Segundo Tomba Farias, o trabalho exigirá atenção e diálogo com diferentes setores da Casa. “Esse é um relatório que precisa ser muito bem feito, com muita paciência, porque os gargalos são muito grandes. Nós precisamos fazer uma coisa com responsabilidade. Vai ser feito a muitas mãos e a gente vai escutar as comissões, os deputados e cumprir o prazo.
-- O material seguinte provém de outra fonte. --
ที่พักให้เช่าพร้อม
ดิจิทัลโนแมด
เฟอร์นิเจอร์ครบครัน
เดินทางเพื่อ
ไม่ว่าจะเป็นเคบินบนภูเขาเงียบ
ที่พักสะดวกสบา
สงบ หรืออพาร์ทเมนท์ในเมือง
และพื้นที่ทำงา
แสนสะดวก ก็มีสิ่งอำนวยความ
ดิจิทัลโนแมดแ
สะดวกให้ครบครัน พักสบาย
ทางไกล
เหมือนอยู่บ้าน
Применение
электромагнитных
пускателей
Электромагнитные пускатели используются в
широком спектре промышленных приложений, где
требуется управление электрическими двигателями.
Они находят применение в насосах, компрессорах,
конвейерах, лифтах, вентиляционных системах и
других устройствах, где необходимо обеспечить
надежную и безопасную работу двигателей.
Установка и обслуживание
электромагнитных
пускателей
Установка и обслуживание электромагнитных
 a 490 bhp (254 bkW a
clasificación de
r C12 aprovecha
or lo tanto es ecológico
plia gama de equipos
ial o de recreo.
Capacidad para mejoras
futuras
Ficou mais ou menos acertado que vamos encaminhar no dia 9 de dezembro e no dia 16 votaremos no plenário da casa”, afirmou.
O presidente da CFF destacou que a escolha se deve à experiência do parlamentar na área de finanças públicas e à atuação constante em temas de planejamento e execução orçamentária. “O deputado Tomba já relatou a LOA de 2024 e, diante da sua grande experiência, volta a exercer esse papel agora em 2025, relatando a Lei Orçamentária Anual de 2026”, disse o Coronel Azevedo.
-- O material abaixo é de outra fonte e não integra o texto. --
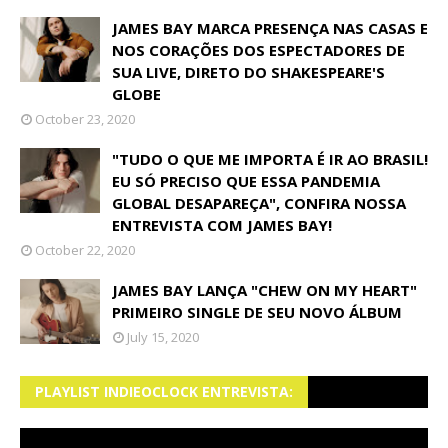
JAMES BAY MARCA PRESENÇA NAS CASAS E
NOS CORAÇÕES DOS ESPECTADORES DE
SUA LIVE, DIRETO DO SHAKESPEARE'S
GLOBE
October 23, 2020
"TUDO O QUE ME IMPORTA É IR AO BRASIL!
EU SÓ PRECISO QUE ESSA PANDEMIA
GLOBAL DESAPAREÇA", CONFIRA NOSSA
ENTREVISTA COM JAMES BAY!
October 22, 2020
JAMES BAY LANÇA "CHEW ON MY HEART"
PRIMEIRO SINGLE DE SEU NOVO ÁLBUM
July 15, 2020
PLAYLIST INDIEOCLOCK ENTREVISTA:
Ele ressaltou ainda a importância de iniciar os trabalhos de forma célere para garantir o cumprimento dos prazos regimentais. “Com a chegada da LOA à Comissão, será instituído um cronograma de análise e deliberação, de modo que a matéria seja votada antes do recesso parlamentar”, explicou.
De acordo com Azevedo, o primeiro exame do projeto revela projeções de receita que merecem atenção especial. “As primeiras informações nos preocupam, mas essa avaliação caberá ao relator, que fará uma análise criteriosa com o apoio da equipe técnica da CFF. A previsão de arrecadação precisa ser realista e bem fundamentada”, observou.
A Lei Orçamentária Anual é um dos principais instrumentos de planejamento do Estado, responsável por definir como e onde os recursos públicos serão aplicados no exercício seguinte. Após a tramitação na Comissão de Finanças, a matéria segue para votação em plenário, onde os deputados autorizam formalmente o uso dos recursos públicos.
“O Parlamento, ou seja, o povo, por meio de seus representantes, é quem define onde o dinheiro público será gasto. A LOA é um instrumento de controle, transparência e responsabilidade com o erário”, concluiu o presidente da Comissão, Coronel Azevedo.